Now, we set the gain stage back to 0.5:
volume=+3dB: THD ref: 0.00067%, THD rec: 0.05610% / THD+N ref: 0.00089%, THD+N rec: 0.05613%
volume=+0dB: THD ref: 0.00055%, THD rec: 0.05069% / THD+N ref: 0.00097%, THD+N rec: 0.05073%
volume=-3dB: THD ref: 0.00048%, THD rec: 0.04455% / THD+N ref: 0.00120%, THD+N rec: 0.04469%
volume=-6dB: THD ref: 0.00051%, THD rec: 0.03936% / THD+N ref: 0.00169%, THD+N rec: 0.03978%
A comparison with unbalanced input at the DSP:
volume=+0dB: THD rec: 0.08419% / THD+N rec: 0.08627%
We fix to volume=+0dB, which seems to be a good setting, now trying different Gain1settings:
Gain1=-12dB: THD rec: 0.03414% / THD+N rec: 0.03433%
Gain1=-15dB: THD rec: 0.03962% / THD+N rec: 0.04051%
Gain1=-18dB: THD rec: 0.02094% / THD+N rec: 0.02491%
Gain1=-21dB: THD rec: 0.01460% / THD+N rec: 0.02310%
Gain1=-24dB: THD rec: 0.00910% / THD+N rec: 0.02831%
Gain1=-27dB: THD rec: 0.00722% / THD+N rec: 0.04305%
The setting around -21 dB for Gain1 seems ideal.

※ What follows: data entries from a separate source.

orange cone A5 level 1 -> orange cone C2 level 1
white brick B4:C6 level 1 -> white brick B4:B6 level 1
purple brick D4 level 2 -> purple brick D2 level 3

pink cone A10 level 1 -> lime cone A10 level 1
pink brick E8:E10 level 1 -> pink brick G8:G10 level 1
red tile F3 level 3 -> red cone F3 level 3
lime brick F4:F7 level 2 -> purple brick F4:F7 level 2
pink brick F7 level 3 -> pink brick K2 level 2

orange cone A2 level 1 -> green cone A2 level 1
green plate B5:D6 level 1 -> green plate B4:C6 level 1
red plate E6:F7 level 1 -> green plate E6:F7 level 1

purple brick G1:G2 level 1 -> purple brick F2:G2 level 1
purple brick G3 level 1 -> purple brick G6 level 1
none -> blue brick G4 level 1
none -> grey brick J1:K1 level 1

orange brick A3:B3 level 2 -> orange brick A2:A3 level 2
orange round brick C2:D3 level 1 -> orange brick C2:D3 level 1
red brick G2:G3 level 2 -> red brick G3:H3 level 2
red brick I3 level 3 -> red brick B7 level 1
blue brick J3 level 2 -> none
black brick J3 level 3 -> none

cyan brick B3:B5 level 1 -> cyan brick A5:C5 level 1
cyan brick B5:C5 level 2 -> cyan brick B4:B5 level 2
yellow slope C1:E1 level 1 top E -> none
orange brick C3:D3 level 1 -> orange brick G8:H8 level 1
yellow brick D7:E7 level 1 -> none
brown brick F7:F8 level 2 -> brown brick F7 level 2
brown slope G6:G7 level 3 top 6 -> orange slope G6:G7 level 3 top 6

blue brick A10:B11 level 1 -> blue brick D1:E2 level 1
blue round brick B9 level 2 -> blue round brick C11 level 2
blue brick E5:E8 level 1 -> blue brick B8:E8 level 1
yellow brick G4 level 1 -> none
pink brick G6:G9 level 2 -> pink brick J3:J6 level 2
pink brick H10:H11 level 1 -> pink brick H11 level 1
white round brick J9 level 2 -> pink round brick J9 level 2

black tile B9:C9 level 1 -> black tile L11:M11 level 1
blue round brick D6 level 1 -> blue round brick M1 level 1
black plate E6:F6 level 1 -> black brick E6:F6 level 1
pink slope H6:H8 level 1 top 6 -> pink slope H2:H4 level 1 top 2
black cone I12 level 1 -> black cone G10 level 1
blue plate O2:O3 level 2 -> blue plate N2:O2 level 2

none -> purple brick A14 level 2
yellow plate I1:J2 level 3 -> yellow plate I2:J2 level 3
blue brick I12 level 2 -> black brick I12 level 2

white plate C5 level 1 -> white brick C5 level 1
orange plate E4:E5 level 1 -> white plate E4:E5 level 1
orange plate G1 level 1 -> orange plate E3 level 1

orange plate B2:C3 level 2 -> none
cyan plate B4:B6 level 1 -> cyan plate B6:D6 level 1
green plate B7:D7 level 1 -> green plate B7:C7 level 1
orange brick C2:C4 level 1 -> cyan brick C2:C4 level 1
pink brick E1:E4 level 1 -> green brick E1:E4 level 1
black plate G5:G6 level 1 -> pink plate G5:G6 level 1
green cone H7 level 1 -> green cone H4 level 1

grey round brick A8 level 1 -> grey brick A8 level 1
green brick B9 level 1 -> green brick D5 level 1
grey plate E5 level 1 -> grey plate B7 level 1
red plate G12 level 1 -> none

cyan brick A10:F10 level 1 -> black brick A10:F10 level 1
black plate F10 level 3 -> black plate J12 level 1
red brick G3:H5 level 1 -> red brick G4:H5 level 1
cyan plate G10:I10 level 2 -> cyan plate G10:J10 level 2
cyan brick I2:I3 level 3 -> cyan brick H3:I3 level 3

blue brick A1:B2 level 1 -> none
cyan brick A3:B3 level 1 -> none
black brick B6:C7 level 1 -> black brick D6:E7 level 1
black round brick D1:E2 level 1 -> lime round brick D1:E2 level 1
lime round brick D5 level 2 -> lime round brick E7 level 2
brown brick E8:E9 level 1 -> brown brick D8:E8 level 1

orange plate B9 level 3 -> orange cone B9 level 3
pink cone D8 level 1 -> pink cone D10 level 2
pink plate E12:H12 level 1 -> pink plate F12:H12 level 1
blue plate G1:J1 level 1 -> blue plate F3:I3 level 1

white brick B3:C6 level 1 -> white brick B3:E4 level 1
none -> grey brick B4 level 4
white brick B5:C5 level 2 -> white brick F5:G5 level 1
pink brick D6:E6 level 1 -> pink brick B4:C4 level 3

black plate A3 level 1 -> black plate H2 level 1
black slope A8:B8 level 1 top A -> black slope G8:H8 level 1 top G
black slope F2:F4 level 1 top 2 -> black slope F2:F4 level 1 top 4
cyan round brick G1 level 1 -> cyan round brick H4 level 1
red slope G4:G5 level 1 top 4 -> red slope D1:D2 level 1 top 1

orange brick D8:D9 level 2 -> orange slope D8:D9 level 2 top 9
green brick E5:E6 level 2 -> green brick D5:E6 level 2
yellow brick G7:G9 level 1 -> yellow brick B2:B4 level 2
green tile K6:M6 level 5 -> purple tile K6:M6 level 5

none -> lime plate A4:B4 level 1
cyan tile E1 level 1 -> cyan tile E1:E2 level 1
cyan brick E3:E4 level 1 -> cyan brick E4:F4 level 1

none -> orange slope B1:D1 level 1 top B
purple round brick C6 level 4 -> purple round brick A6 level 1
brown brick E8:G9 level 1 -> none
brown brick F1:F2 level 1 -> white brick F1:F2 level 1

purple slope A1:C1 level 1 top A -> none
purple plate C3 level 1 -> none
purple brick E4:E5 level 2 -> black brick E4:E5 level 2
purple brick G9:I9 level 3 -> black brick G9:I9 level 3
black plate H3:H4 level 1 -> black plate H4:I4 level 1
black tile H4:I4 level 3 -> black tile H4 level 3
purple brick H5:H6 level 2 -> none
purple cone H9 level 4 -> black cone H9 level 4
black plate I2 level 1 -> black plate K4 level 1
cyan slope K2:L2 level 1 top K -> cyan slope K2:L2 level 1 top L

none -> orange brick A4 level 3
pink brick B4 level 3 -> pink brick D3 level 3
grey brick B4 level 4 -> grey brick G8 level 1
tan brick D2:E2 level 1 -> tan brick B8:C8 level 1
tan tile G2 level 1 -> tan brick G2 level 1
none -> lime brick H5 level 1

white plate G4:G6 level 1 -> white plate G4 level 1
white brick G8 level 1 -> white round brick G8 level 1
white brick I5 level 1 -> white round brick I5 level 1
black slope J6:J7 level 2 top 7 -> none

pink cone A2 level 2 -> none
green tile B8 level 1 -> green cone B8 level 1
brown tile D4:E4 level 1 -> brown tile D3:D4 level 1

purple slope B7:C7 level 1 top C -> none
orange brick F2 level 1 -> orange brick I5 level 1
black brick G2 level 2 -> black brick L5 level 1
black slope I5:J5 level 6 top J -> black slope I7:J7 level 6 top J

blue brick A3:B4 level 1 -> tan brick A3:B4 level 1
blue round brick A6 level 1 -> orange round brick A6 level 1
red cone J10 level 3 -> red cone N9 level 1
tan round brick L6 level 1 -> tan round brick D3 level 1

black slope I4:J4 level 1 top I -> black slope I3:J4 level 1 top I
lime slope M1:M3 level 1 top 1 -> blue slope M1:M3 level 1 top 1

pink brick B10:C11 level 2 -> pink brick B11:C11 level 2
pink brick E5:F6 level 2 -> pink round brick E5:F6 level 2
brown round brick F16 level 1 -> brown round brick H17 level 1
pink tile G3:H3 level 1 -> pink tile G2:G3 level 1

The following graphs show measurements of this signal through the DSP (label rec) and through the direct reference channel (label ref). At every point, the reference levels are considerably lower than the investigated signal, also the f1 peak at 200 Hz.
For the DSP, the by far loudest distortion artifact is at f2 (300 Hz), ca. -75 dB below the excitation signal.
The fact that the output signal needs to be pretty low for a good THD is not a big problem for our application. The DSP will be attached to a power amplifier with 500W/channel, meaning that -20 dB is still equivalent to 50W, quite some volume.
DSP Latency
The latency at 48 kHz sample rate was measured by using a sawtooth waveform at 1 Hz and comparing the two channels, one routed through the DSP, one directly looped back to the audio interface. The total DSP IO latency amounts to 32 samples, or 0.67 ms.
Crossover design
This is the design for a crossover with 6 balanced inputs and 6 balanced outputs.
If the xover on switch (or GPIO) is off, the 6 inputs are routed directly to the outputs, with volume attenuation.
If the switch is on, input channels 1 (left) and 4 (right) go through two Linkwitz-Riley crossovers, LF routed to output channel 1 (left) and 3 (right) through a delay line, and HF to output channel 2 (left) and 4 (right). Input channels 3 and 6 remain directly routed.
Volume is taken either from the internal slider or from AUX ADC channel 1, and converted to Decibel scale (-100 to 0). All channels are attenuated by the same factor.
Still missing is EQing and limiters for all channels.